In recent years, PWD enthusiasts have been able to come up with many versatile looks for their portuguese water dogs. Sometimes, it’s even hard to imagine that it is essentially the same dog. In the show ring, not a few observers have mistaken a Portie for a poodle!
When it comes to coat type, there are two acceptable kinds. The wavy coat is said to be more in keeping with tradition, but this does not make any less acceptable the second type, which is the curly coat. Curly coats are maintained to be shorter than the wavy type. But fussing over a PWD coat for show will lead nowhere since its coat importance is rated at 5%, while that of the poodle is 60%. True appreciation of the Portie begins by acknowledging it as of the working breed, and not for glamor.

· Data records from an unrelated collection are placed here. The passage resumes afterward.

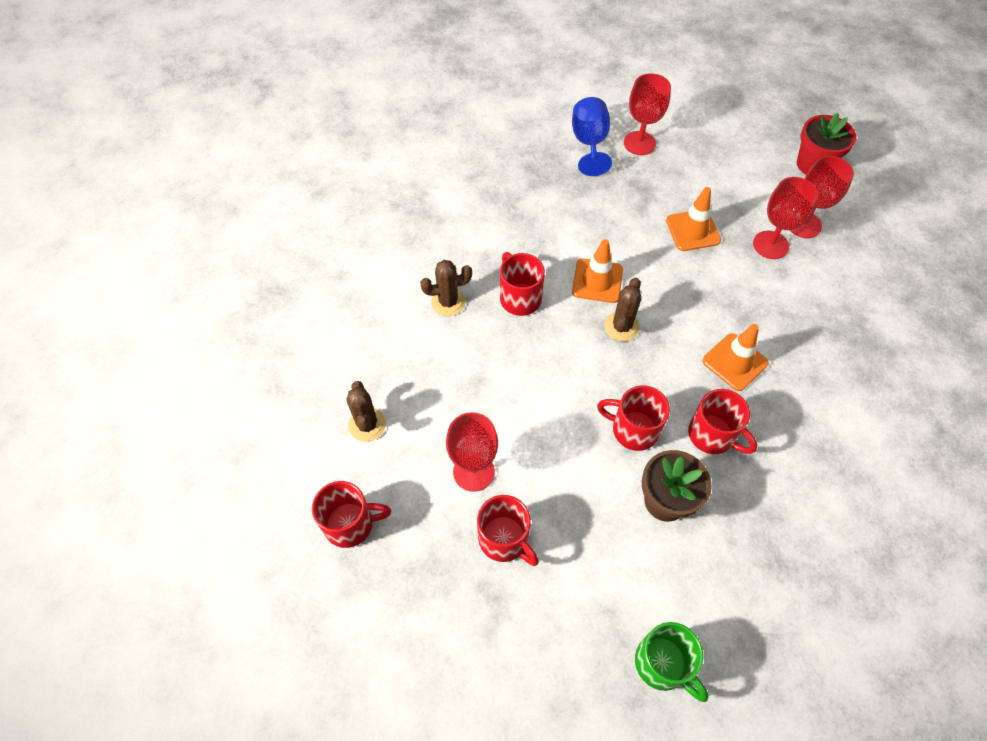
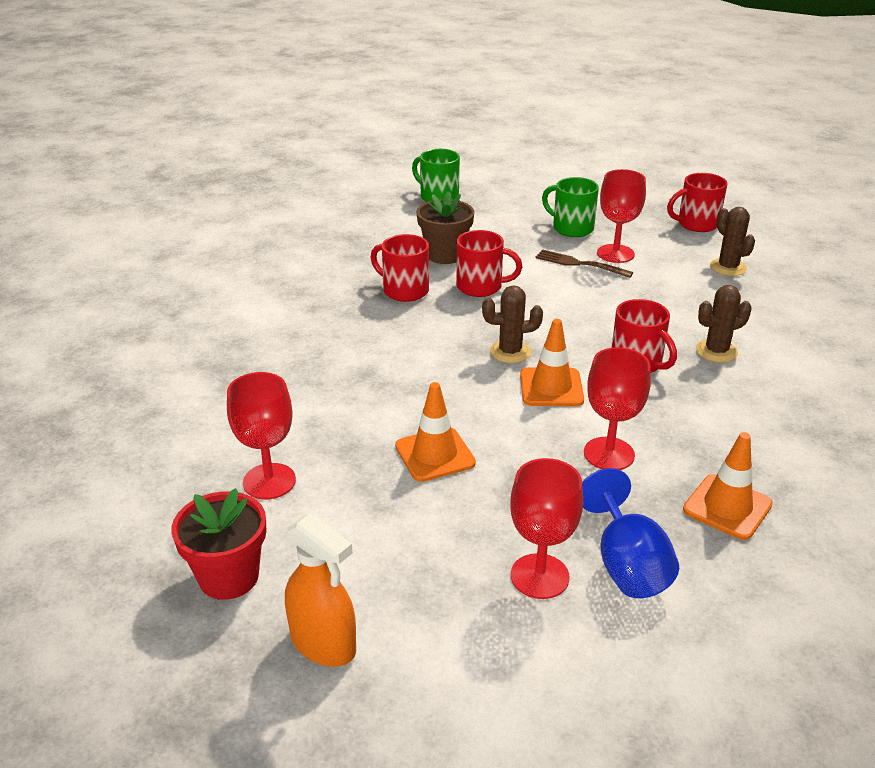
camera: 170 degrees right, 25 degrees down
(504, 539) = (571, 228): red mug -> green mug
(519, 456) = (580, 264): none -> brown fork
(621, 327) = (510, 352): brown cactus -> brown cactus turned 75 degrees clockwise
(734, 362) = (380, 338): orange traffic cone -> orange traffic cone (727, 507)
(755, 125) = (323, 643): none -> orange spray bottle
(770, 245) = (323, 450): red goblet -> red goblet (609, 454)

More interaction with Portuguese water dogs will lead to the observation of coat variations, like very tight curls to nearly straight. Blow-dried hair that is straight looks artificial, so the coat needs to be presented in a natural wave.

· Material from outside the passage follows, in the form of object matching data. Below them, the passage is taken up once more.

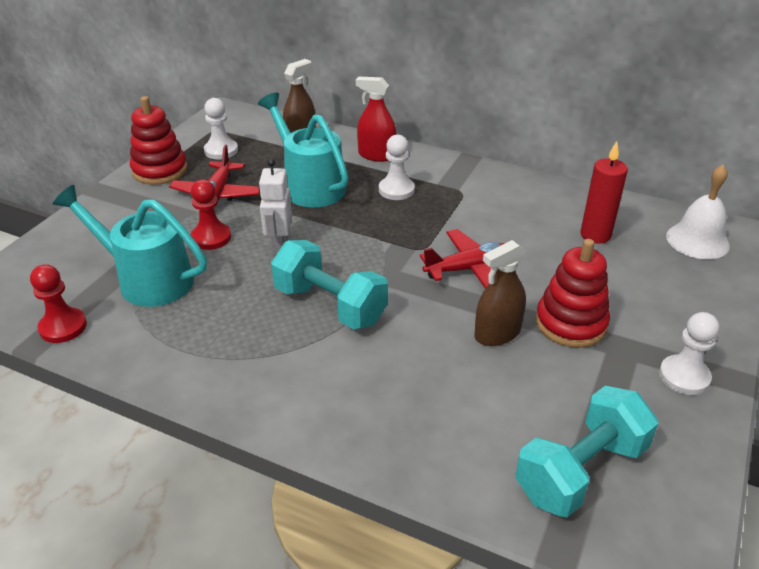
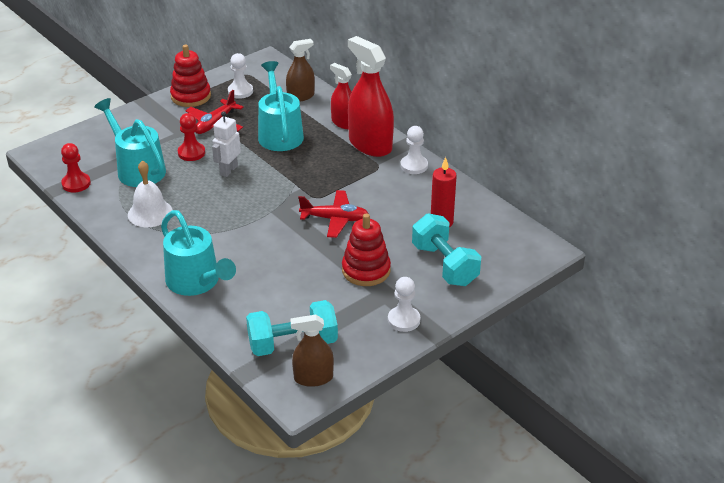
camera: 25 degrees right, 0 degrees up
(330, 305) = (230, 215): turquoise dumbbell -> turquoise dumbbell (445, 265)
(360, 422) = (197, 282): none -> turquoise watering can
(396, 190) = (335, 152): white pawn -> white pawn (414, 166)
(429, 171) = (370, 144): none -> red spray bottle
(497, 334) = (315, 262): brown spray bottle -> brown spray bottle (313, 378)
(697, 240) = (510, 246): white bell -> white bell (150, 213)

Let’s have one interesting trivia before we turn to coat color. Imagine meeting a Portie with a curly head but a wavy front (sometimes it takes a few years for the definitive coat type to show). So, will it turn out completely wavy, or curly (never both)? The key to deciding which coat type the dog is, is to look at the lustre of the coat. Curly coats will not shine, while wavy coats do.

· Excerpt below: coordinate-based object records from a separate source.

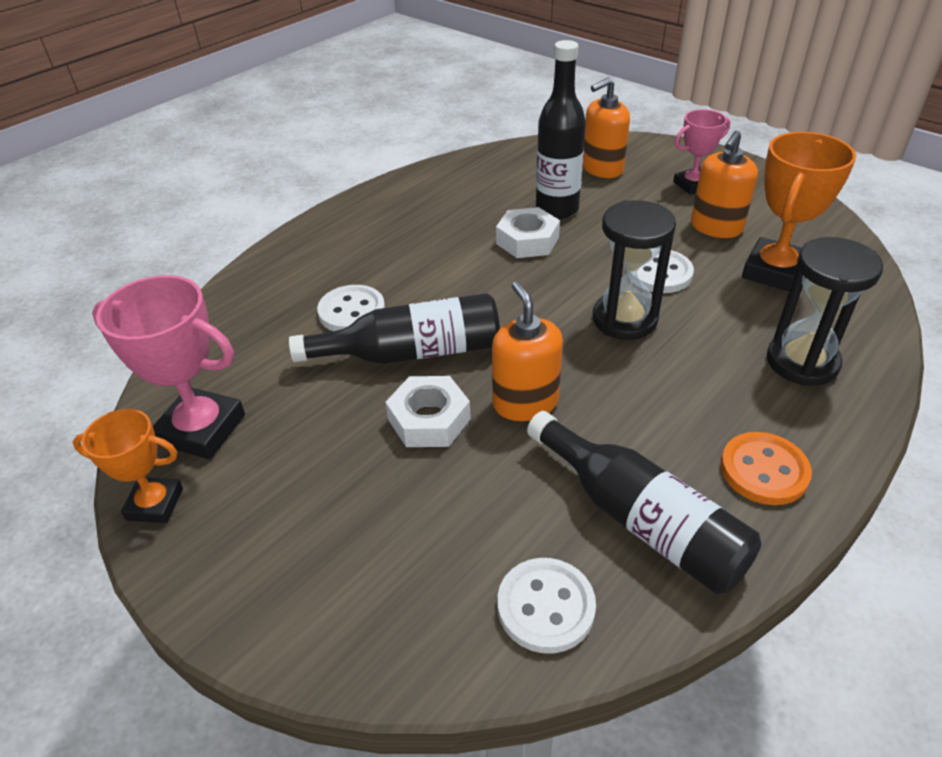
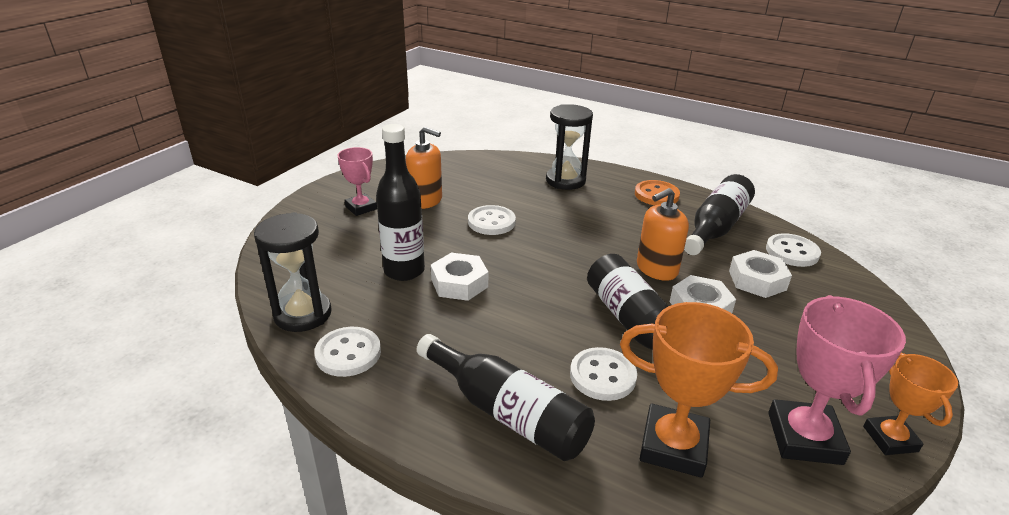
camera: 105 degrees left, 10 degrees down
(337, 252) = (507, 412): none -> black bottle
(440, 182) = (348, 353): none -> white button
(473, 511) = (757, 280): none -> white nut
(602, 168) = (327, 250): orange soap dispenser -> none
(624, 319) = (551, 235): black hourglass -> black hourglass (303, 314)
(774, 271) = (477, 183): orange trophy -> orange trophy (673, 446)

The only allowable PWD colours of the coat are: all-black, black and white, brown, brown and white, and all-white. The dogs with white markings are consistent with the “Irish Markings” concept, which is the same genetic pattern with which boxers, for example, are colored. Thus the Portie can also be capable of dramatic looks, despite having working (and not show) roots.
Variations from the preceding guidelines are found in the US, with ticking being seen in a small number of dogs. Even “parti-colours” make it to shows, too. While this scheme is a no-no in most parts of the world for the show ring, there is no way to stop dog owners from wanting a harlequin-like PWD the moment they see one.
The fading gene has been observed as prevalent among brown Portuguese water dogs. The puppies most of the time come out bearing a rich brown color, only to fade out to being an ordinary light brown, or mixed brown color as they approach their second year.
One downside to browns with this tendency is that when they are bred to blacks, the fading gene surfaces among the black offspring. Some breeders try to maximize the opportunity by claiming a “silver” color, when the fact is that the dog is a faded black. Brown dogs also tend to carry a lighter eye, which can then replicate itself when bred to black dogs providing puppies with a yellowish eye tinge.